Bluebonnet Nutrition Company, which joined the kosher market about six years ago, offers a variety of multivitamins, amino acids, protein powders, and herbs.
Earth Circle Organics offers superfoods from all over the world, such as goji berries from Tibet. Its Chlorella powder can be added to smoothies to take mercury and metal out of our bodies, and its Spirulina powder “takes out the fogginess,” says Kerry Romano Zall, who adds, “Our goal is to make it affordable for people to eat this way.”
Organic Traditions, which got its start after its owner took some digestive enzymes that cured his stomach problems, also offers superfoods. They carry products with a low glycemic index that are high in antioxidants, offering fruits, seeds, sprouts, teas, and blends from all over the world. Yacon, a sweetener in some of its products, is made from a tuber from the Amazon jungle that doesn’t spike one’s blood-sugar level like agave and is much tastier than Stevia, says Hindy Stegman, the owner’s sister and vice president of sales and marketing.

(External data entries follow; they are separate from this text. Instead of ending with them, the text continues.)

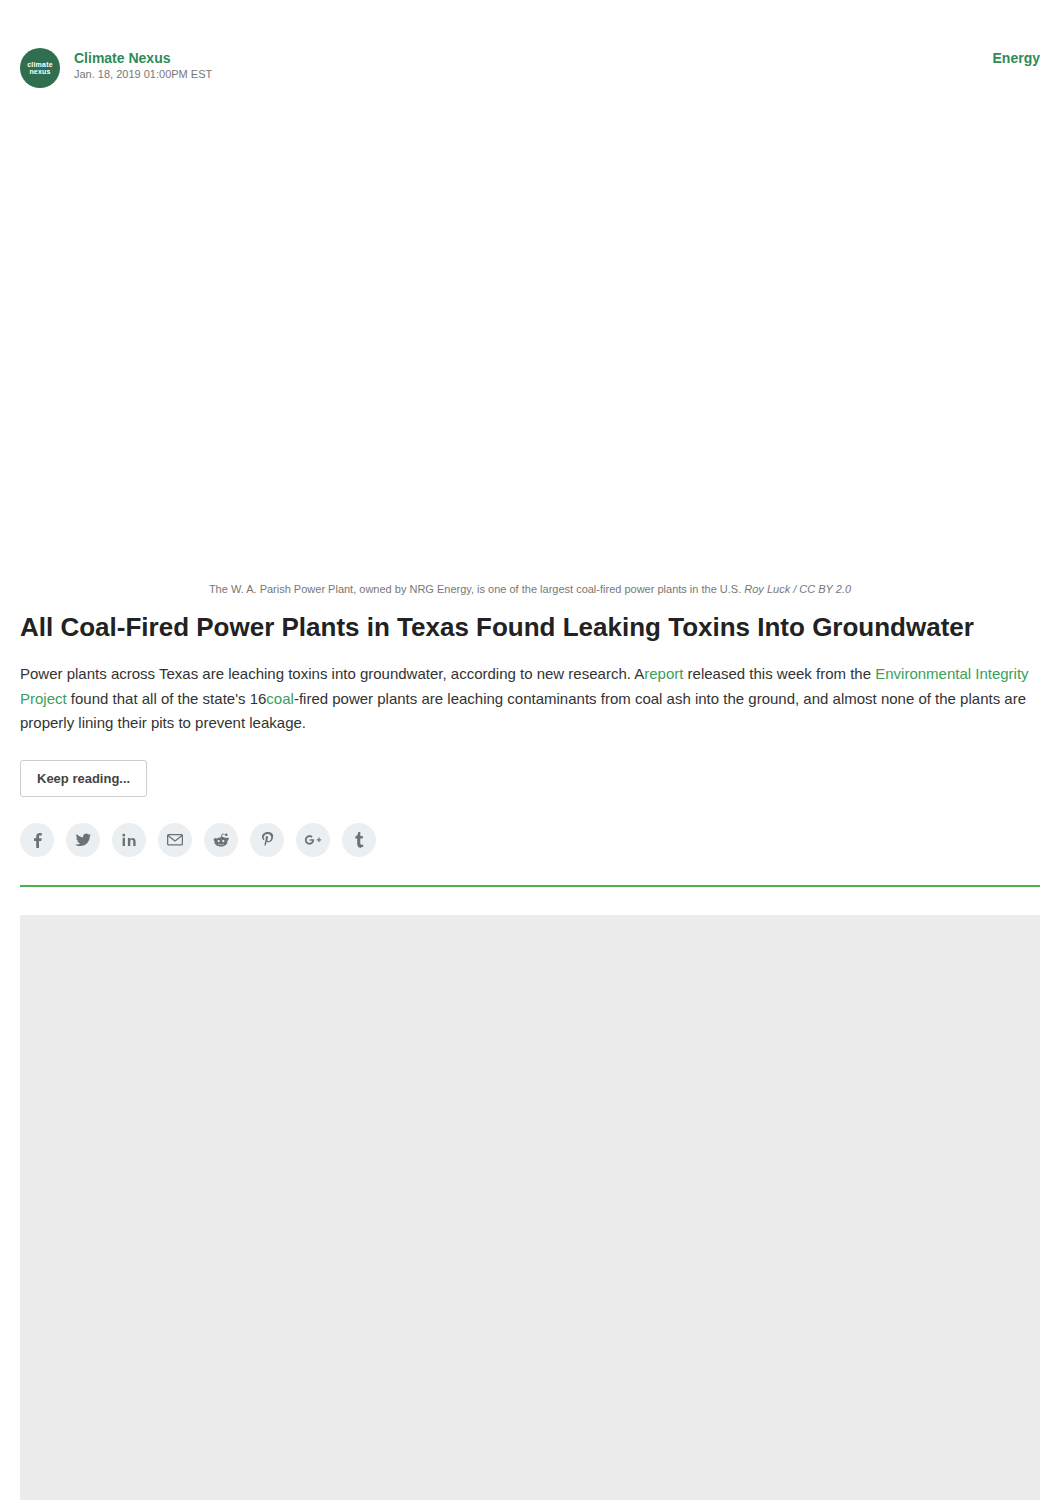climate
nexus
Climate Nexus
Jan. 18, 2019 01:00PM EST
Energy
The W. A. Parish Power Plant, owned by NRG Energy, is one of the largest coal-fired power plants in the U.S. Roy Luck / CC BY 2.0
All Coal-Fired Power Plants in Texas Found Leaking Toxins Into Groundwater
Power plants across Texas are leaching toxins into groundwater, according to new research. Areport released this week from the Environmental Integrity Project found that all of the state's 16coal-fired power plants are leaching contaminants from coal ash into the ground, and almost none of the plants are properly lining their pits to prevent leakage.
Keep reading...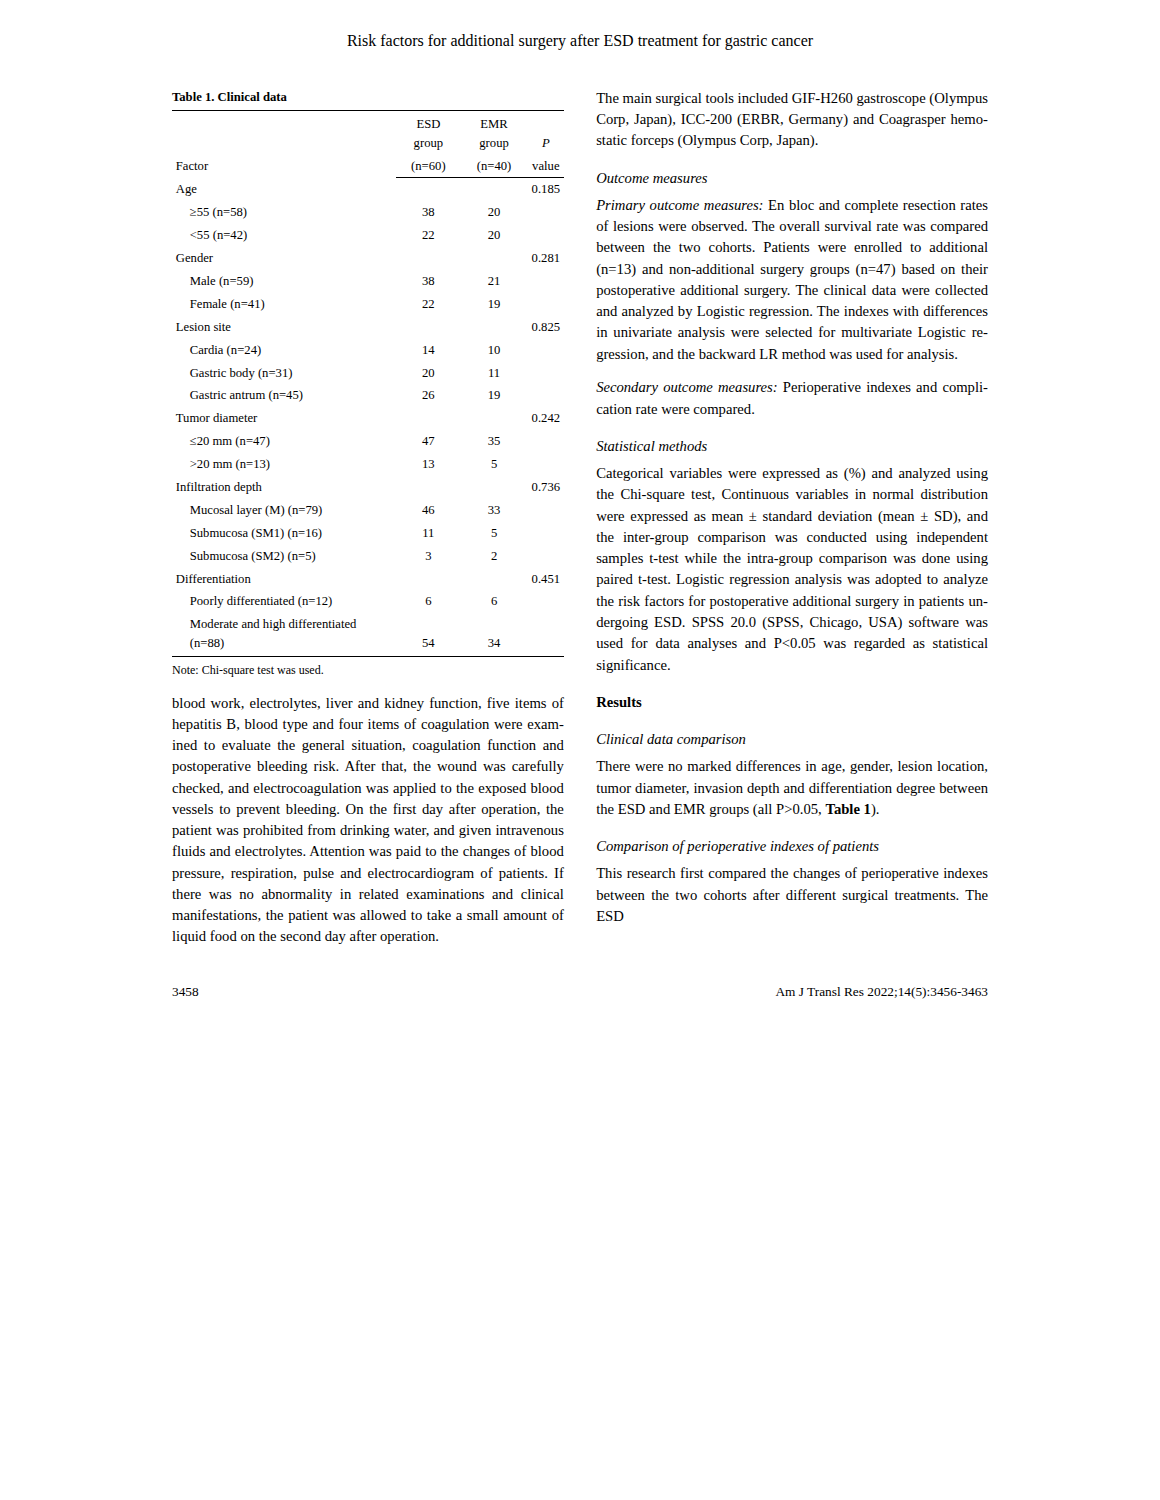Risk factors for additional surgery after ESD treatment for gastric cancer
Table 1. Clinical data
| Factor | ESD group | EMR group | P |
| --- | --- | --- | --- |
| (n=60) | (n=40) | value |
| Age | | | 0.185 |
| ≥55 (n=58) | 38 | 20 | |
| <55 (n=42) | 22 | 20 | |
| Gender | | | 0.281 |
| Male (n=59) | 38 | 21 | |
| Female (n=41) | 22 | 19 | |
| Lesion site | | | 0.825 |
| Cardia (n=24) | 14 | 10 | |
| Gastric body (n=31) | 20 | 11 | |
| Gastric antrum (n=45) | 26 | 19 | |
| Tumor diameter | | | 0.242 |
| ≤20 mm (n=47) | 47 | 35 | |
| >20 mm (n=13) | 13 | 5 | |
| Infiltration depth | | | 0.736 |
| Mucosal layer (M) (n=79) | 46 | 33 | |
| Submucosa (SM1) (n=16) | 11 | 5 | |
| Submucosa (SM2) (n=5) | 3 | 2 | |
| Differentiation | | | 0.451 |
| Poorly differentiated (n=12) | 6 | 6 | |
| Moderate and high differentiated (n=88) | 54 | 34 | |
Note: Chi-square test was used.
blood work, electrolytes, liver and kidney function, five items of hepatitis B, blood type and four items of coagulation were examined to evaluate the general situation, coagulation function and postoperative bleeding risk. After that, the wound was carefully checked, and electrocoagulation was applied to the exposed blood vessels to prevent bleeding. On the first day after operation, the patient was prohibited from drinking water, and given intravenous fluids and electrolytes. Attention was paid to the changes of blood pressure, respiration, pulse and electrocardiogram of patients. If there was no abnormality in related examinations and clinical manifestations, the patient was allowed to take a small amount of liquid food on the second day after operation.
The main surgical tools included GIF-H260 gastroscope (Olympus Corp, Japan), ICC-200 (ERBR, Germany) and Coagrasper hemostatic forceps (Olympus Corp, Japan).
Outcome measures
Primary outcome measures: En bloc and complete resection rates of lesions were observed. The overall survival rate was compared between the two cohorts. Patients were enrolled to additional (n=13) and non-additional surgery groups (n=47) based on their postoperative additional surgery. The clinical data were collected and analyzed by Logistic regression. The indexes with differences in univariate analysis were selected for multivariate Logistic regression, and the backward LR method was used for analysis.
Secondary outcome measures: Perioperative indexes and complication rate were compared.
Statistical methods
Categorical variables were expressed as (%) and analyzed using the Chi-square test, Continuous variables in normal distribution were expressed as mean ± standard deviation (mean ± SD), and the inter-group comparison was conducted using independent samples t-test while the intra-group comparison was done using paired t-test. Logistic regression analysis was adopted to analyze the risk factors for postoperative additional surgery in patients undergoing ESD. SPSS 20.0 (SPSS, Chicago, USA) software was used for data analyses and P<0.05 was regarded as statistical significance.
Results
Clinical data comparison
There were no marked differences in age, gender, lesion location, tumor diameter, invasion depth and differentiation degree between the ESD and EMR groups (all P>0.05, Table 1).
Comparison of perioperative indexes of patients
This research first compared the changes of perioperative indexes between the two cohorts after different surgical treatments. The ESD
3458 Am J Transl Res 2022;14(5):3456-3463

According to Stegman, Organic Traditions is focused on raising awareness of healthy eating in the Jewish community.
“We are supposed to be a light unto the nations, but it seems our light is not so bright,” she says, pointing to hot dogs, cakes, and other unhealthy options offered by Kosherfest exhibitors. “We are here to let people know other choices are available to them.”